多様化する天然ガス貿易:BPエネルギー統計2015年版解説シリーズ(天然ガス篇11)

2015-07-30 | その他

(2009年に日本を超えた中国、増加の伸びが止まった日本!)
(4)日本、中国及びインドの消費量の推移(1980~2014年)
(図http://members3.jcom.home.ne.jp/maedaa/2-3-G03.pdf 参照)
 ここではアジアの三大国である日本、中国及びインドについて1980年から昨年までの消費量の推移を比較してみる。1980年の日本、中国及びインドの天然ガスの消費量はそれぞれ241億㎥、147億㎥、12億㎥であった。中国は日本の6割、インドはわずか20分の1に過ぎなかった。それでも同じ年の米国の消費量5,494億㎥と比べると日本ですら米国の20分の1以下だったのである。

 1980年から2000年までの20年間は日本とインドの消費量が急増する一方、中国の増加率は両国を下回った。このため2000年における3カ国の消費量は、日本723億㎥、インド264億㎥、中国253億㎥となりインドが中国を追い抜き、日本と中国の差は3倍に拡大した。
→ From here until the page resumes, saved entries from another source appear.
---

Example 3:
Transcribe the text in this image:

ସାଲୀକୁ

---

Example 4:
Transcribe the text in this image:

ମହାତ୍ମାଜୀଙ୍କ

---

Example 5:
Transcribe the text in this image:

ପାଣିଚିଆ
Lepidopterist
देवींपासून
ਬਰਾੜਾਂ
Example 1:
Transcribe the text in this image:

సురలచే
 しかし2000年以降中国の天然ガス消費量は急増、2005年には483億㎥に倍増した。2005年以降は増加のペースが加速し2009年には日本を追い抜き、2014年の中国の消費量は1,855億㎥、日本の1.7倍となっている。日本の場合は2000年から2010年までの年間平均増加率は3%であったが、2011年には一挙に対前年比12%の大幅増となり、2012年も前年比8%であり2年連続して高い増加率となっている。福島原発事故に伴う火力発電用LNG調達のためであるが、その後の2013年および2014年の対前年伸び率はそれぞれ0.0%およびー0.9%となり増加の勢いは止まった感がある。インドの消費量は順調に伸び、2011年には635億㎥に達したが、その後3年間は連続して減少、2014年の消費量は506億㎥である。これは日本の2分の1、中国の4分の1弱である。
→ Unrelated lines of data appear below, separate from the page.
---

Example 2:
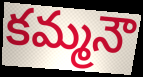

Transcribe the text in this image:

కమ్మనౌ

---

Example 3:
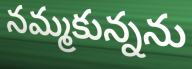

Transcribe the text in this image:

నమ్మకున్నను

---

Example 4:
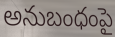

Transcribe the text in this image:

అనుబంధంపై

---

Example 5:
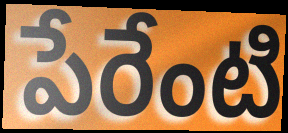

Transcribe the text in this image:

పేరేంటి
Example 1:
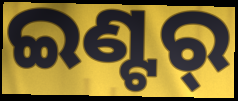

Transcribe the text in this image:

ଇଣ୍ଟର୍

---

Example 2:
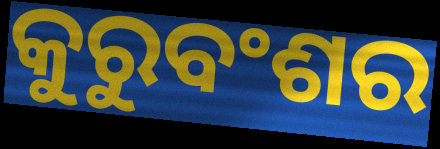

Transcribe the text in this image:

କୁରୁବଂଶର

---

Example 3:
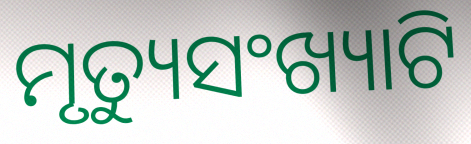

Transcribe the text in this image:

ମୃତ୍ୟୁସଂଖ୍ୟାଟି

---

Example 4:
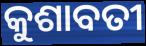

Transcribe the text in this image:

କୁଶାବତୀ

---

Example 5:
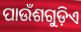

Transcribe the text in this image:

ପାଉଁଶଗୁଡ଼ିଏ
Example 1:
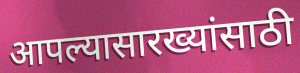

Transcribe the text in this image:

आपल्यासारख्यांसाठी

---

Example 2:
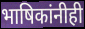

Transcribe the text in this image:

भाषिकांनीही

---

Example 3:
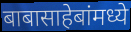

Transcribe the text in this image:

बाबासाहेबांमध्ये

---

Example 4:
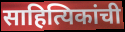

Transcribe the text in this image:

साहित्यिकांची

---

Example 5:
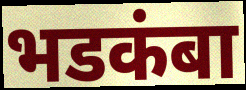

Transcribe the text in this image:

भडकंबा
 天然ガスは石油に比べてCO2や有害物質の排出量が少ない「環境に優しいエネルギー」として今後需要が拡大することは間違いない。世界的にも新しいパイプラインやLNGの液化・運搬・受入設備が増強されている。米国でシェールガスの開発生産が急増しており、また世界各地で新しいガス田が発見されるなど天然ガスの開発と生産拡大の余地は大きく、それに応じて今後も消費拡大のペースは続くものと思われる。特に日本の場合は原発事故の影響により今後も天然ガスの消費は高い水準を維持することになろう。また中国は今後ますます需要が伸びるものと見られ、最近ロシアと大型天然ガス購入契約を締結し消費の増加に対処しようとしている。